Glenn Davis is Director of Research at the Council of Institutional Investors. This post is based on a CII publication by Mr. Davis.
This post summarizes and paraphrases comments shared at a roundtable on executive compensation that CII organized on Jan. 9, 2018, in Denver, CO. Participants included representatives of asset owners, asset managers, employee unions, corporations and think tanks. By design, investor representatives constituted a significant majority of roundtable participants, while executive compensation consultants and proxy advisors were not represented. A full participant list is provided at the bottom of the post.
The roundtable was conducted under rules that encourage participants to speak freely, with no attribution to them or their affiliated organizations. Views conveyed in this report do not necessarily represent the views of employers of roundtable participants, CII, its board members or staff. CII Research Director Glenn Davis organized the roundtable, and edited remarks for use in this report
Magnitude
For several roundtable participants, the amount of compensation paid to executives (magnitude or quantum) is a broad concern. For others, concern is limited to outliers.
We will approach companies with the “you make too much” issue in cases where pay is so far off the spectrum that it’s just indefensible. Anything closer to the margin is a difficult conversation. But if we have some evidence that pay at the top is negatively affecting employee morale, or if top executives consume an absurd amount of operating income, we’ll raise it.
I like the idea of investors trying to come up with a line for quantum because companies are drawing that line, and it just keeps going up. It’s useful to start laying down boundaries.
We have to remember there’s a market for talent. Around the edges, we can have the quantum discussion. But our collective interests are in dealing with long-term incentives and dialing down the complexity we’ve all created.
Having the right CEO is critical, and boards are understandably averse to losing a good CEO. But is the pool really that small? Is mobility such that excessive pay is required to keep them? While there are some exceptions, the superstar CEO is a notion I think we are evolving away from.
Financial compensation is an extrinsic motivator. At some level, additional money won’t motivate an executive the way we perceive, and it might actually diminish motivation. We need to shift the discussion to what intrinsically motivates executives.
Pay is badly broken, and it’s not just design—it’s magnitude. Quantum is a problem even at high-performing companies. But I don’t know how we get the genie back in the bottle. How would you go about introducing some restraint? The whole system is set up to do what your peers do.
Yes, levels are too high. Why? Part of the challenge is that the total number is an open question. Do you look at what has vested? Do you look at realized pay? Do you make assumptions and look at estimated future payouts? There’s no simple answer, and investors are taking different approaches.

**ENTRIES SUPPLIED:**
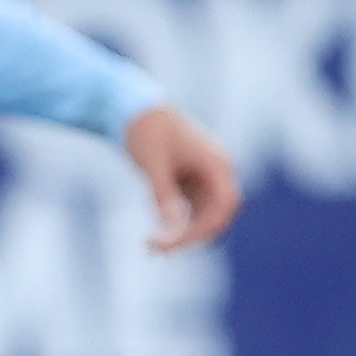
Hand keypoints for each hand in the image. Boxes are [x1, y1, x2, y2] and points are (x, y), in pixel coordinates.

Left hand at [125, 104, 238, 251]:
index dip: (204, 229)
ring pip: (200, 214)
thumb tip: (171, 230)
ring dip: (180, 230)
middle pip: (214, 214)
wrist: (132, 106)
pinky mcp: (188, 179)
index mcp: (217, 164)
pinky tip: (149, 205)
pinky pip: (186, 207)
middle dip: (189, 235)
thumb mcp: (153, 164)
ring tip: (150, 243)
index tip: (176, 243)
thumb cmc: (145, 130)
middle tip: (157, 249)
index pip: (223, 206)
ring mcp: (203, 176)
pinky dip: (171, 216)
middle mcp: (216, 171)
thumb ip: (164, 196)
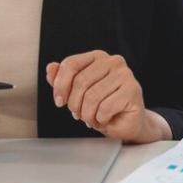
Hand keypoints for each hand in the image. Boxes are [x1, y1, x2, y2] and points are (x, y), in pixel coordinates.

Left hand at [47, 51, 168, 143]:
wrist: (126, 124)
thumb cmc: (103, 107)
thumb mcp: (77, 94)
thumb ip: (63, 80)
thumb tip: (50, 67)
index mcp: (98, 57)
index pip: (71, 64)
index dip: (60, 85)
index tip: (59, 101)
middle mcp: (113, 61)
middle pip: (80, 81)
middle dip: (74, 104)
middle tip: (78, 114)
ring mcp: (125, 75)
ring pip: (92, 97)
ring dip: (87, 114)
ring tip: (92, 118)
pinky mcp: (132, 91)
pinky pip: (105, 108)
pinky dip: (100, 119)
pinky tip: (104, 119)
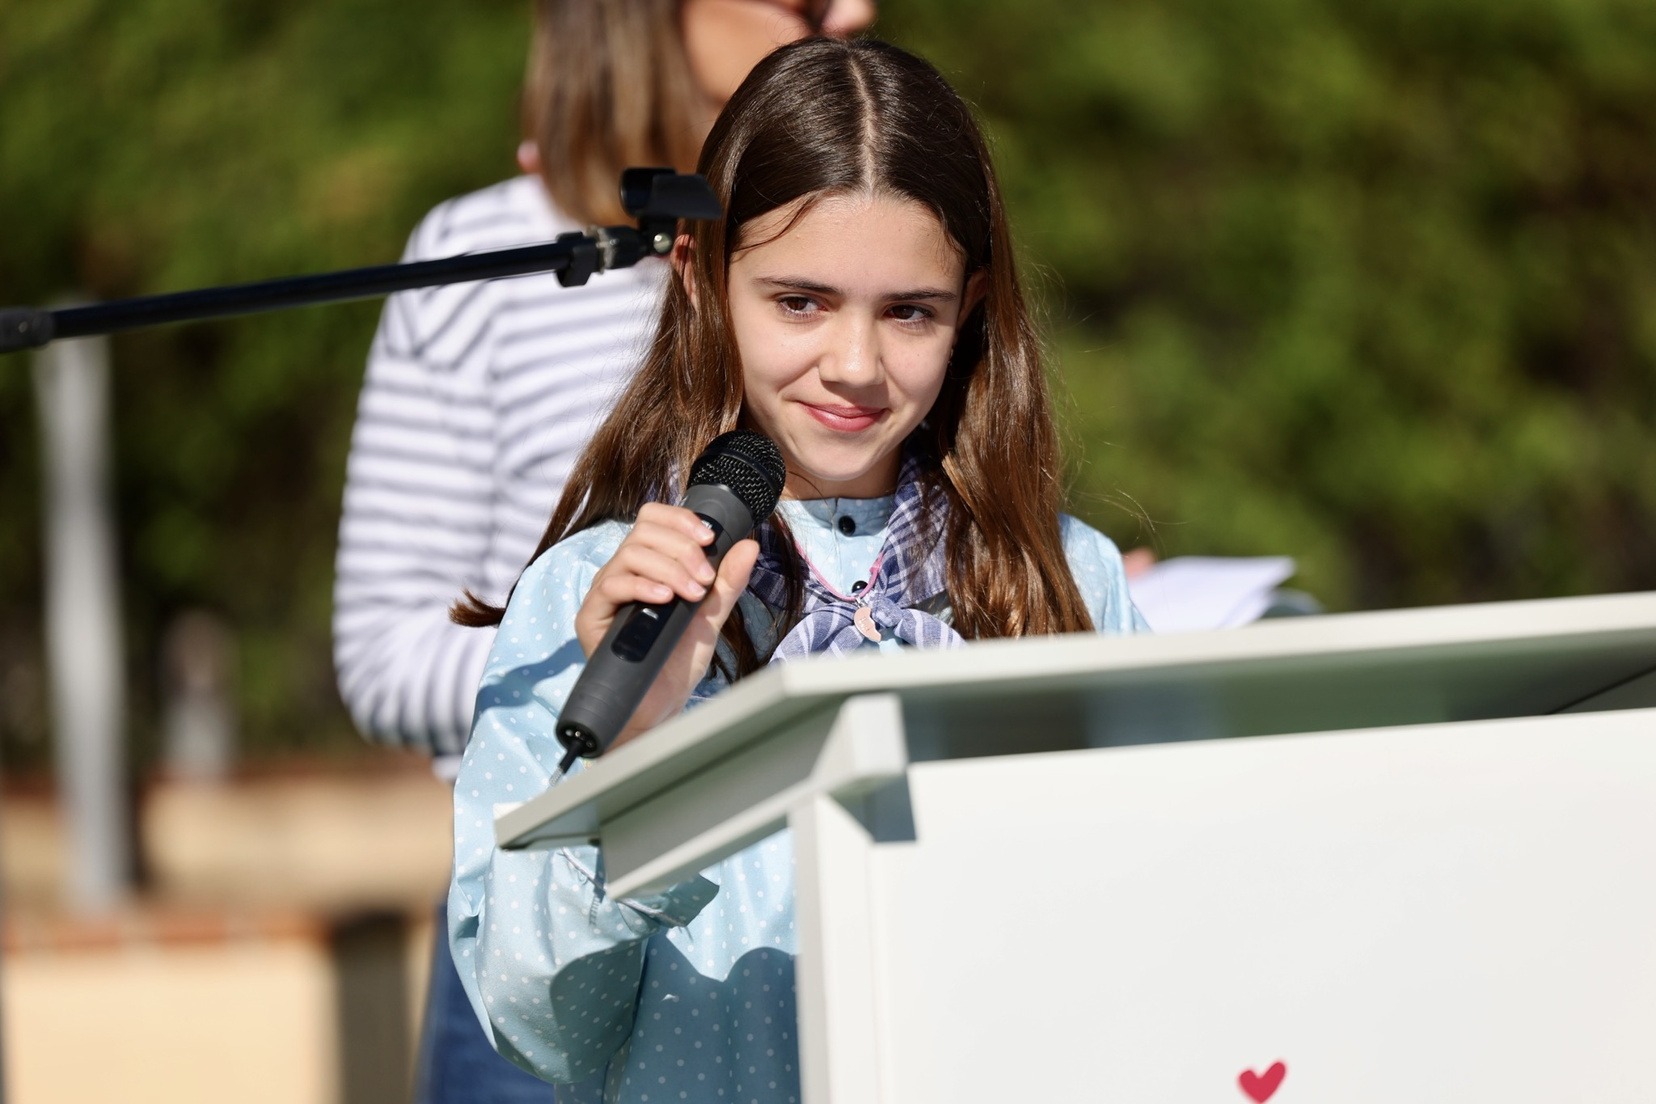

**TASK PROMPT:** Quote the executive pay roundtable summary word for word, starting with "We have to remember" and going on through "evolving away from.". The lines play no part in this.

**YOUR SOLUTION:**
We have to remember there’s a market for talent. Around the edges, we can have the quantum discussion. But our collective interests are in dealing with long-term incentives and dialing down the complexity we’ve all created.
Having the right CEO is critical, and boards are understandably averse to losing a good CEO. But is the pool really that small? Is mobility such that excessive pay is required to keep them? While there are some exceptions, the superstar CEO is a notion I think we are evolving away from.